▶ [WHAT YOU ARE ASKED TO DO] Lift out every one of the entries below word for word, keeping each line unchanged.

▶ [DATASET EXCERPTS]
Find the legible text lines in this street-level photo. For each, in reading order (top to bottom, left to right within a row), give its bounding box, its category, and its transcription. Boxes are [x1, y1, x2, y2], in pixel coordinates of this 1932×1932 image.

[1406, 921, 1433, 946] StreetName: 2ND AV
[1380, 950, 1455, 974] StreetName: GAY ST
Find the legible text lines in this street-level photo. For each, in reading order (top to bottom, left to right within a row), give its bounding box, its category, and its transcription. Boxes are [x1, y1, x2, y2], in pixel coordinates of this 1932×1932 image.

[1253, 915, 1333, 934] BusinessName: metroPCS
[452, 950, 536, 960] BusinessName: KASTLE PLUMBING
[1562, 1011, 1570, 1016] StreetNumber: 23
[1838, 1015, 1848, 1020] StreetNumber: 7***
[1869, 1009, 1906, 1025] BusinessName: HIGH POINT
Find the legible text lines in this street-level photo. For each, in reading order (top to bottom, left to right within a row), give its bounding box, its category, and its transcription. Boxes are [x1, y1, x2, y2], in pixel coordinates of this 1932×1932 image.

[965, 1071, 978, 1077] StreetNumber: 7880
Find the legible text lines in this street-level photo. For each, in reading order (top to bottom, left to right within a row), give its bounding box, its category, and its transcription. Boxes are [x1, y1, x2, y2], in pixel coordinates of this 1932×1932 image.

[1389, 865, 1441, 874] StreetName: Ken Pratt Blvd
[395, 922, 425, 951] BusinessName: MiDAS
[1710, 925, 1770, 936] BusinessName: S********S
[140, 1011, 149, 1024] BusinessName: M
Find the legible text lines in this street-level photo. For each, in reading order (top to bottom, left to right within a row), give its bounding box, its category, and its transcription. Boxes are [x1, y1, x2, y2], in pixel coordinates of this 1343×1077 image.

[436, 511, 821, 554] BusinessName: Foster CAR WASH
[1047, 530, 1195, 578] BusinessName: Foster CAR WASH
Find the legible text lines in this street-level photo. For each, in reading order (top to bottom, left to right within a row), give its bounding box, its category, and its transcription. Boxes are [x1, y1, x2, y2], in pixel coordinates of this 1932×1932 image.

▶ [RESPONSE TO THIS EXERCISE]
Find the legible text lines in this street-level photo. For each, in reading order (top to bottom, left to right within a row), give its bounding box, its category, and its transcription. Boxes are [x1, y1, x2, y2], in pixel coordinates of this 1932×1932 image.

[1406, 921, 1433, 946] StreetName: 2ND AV
[1380, 950, 1455, 974] StreetName: GAY ST
Find the legible text lines in this street-level photo. For each, in reading order (top to bottom, left to right within a row), give its bounding box, its category, and its transcription. Boxes are [x1, y1, x2, y2], in pixel coordinates of this 1932×1932 image.

[1253, 915, 1333, 934] BusinessName: metroPCS
[452, 950, 536, 960] BusinessName: KASTLE PLUMBING
[1562, 1011, 1570, 1016] StreetNumber: 23
[1838, 1015, 1848, 1020] StreetNumber: 7***
[1869, 1009, 1906, 1025] BusinessName: HIGH POINT
Find the legible text lines in this street-level photo. For each, in reading order (top to bottom, left to right within a row), give its bounding box, its category, and its transcription. Boxes are [x1, y1, x2, y2], in pixel coordinates of this 1932×1932 image.

[965, 1071, 978, 1077] StreetNumber: 7880
Find the legible text lines in this street-level photo. For each, in reading order (top to bottom, left to right within a row), give its bounding box, its category, and its transcription. Boxes are [x1, y1, x2, y2], in pixel coordinates of this 1932×1932 image.

[1389, 865, 1441, 874] StreetName: Ken Pratt Blvd
[395, 922, 425, 951] BusinessName: MiDAS
[1710, 925, 1770, 936] BusinessName: S********S
[140, 1011, 149, 1024] BusinessName: M
Find the legible text lines in this street-level photo. For each, in reading order (top to bottom, left to right within a row), give its bounding box, its category, and its transcription. Boxes are [x1, y1, x2, y2], in pixel coordinates of this 1343×1077 image.

[436, 511, 821, 554] BusinessName: Foster CAR WASH
[1047, 530, 1195, 578] BusinessName: Foster CAR WASH
Find the legible text lines in this street-level photo. For each, in reading order (top to bottom, left to right within a row), give its bounding box, its category, and its transcription. Boxes are [x1, y1, x2, y2], in pixel coordinates of this 1932×1932 image.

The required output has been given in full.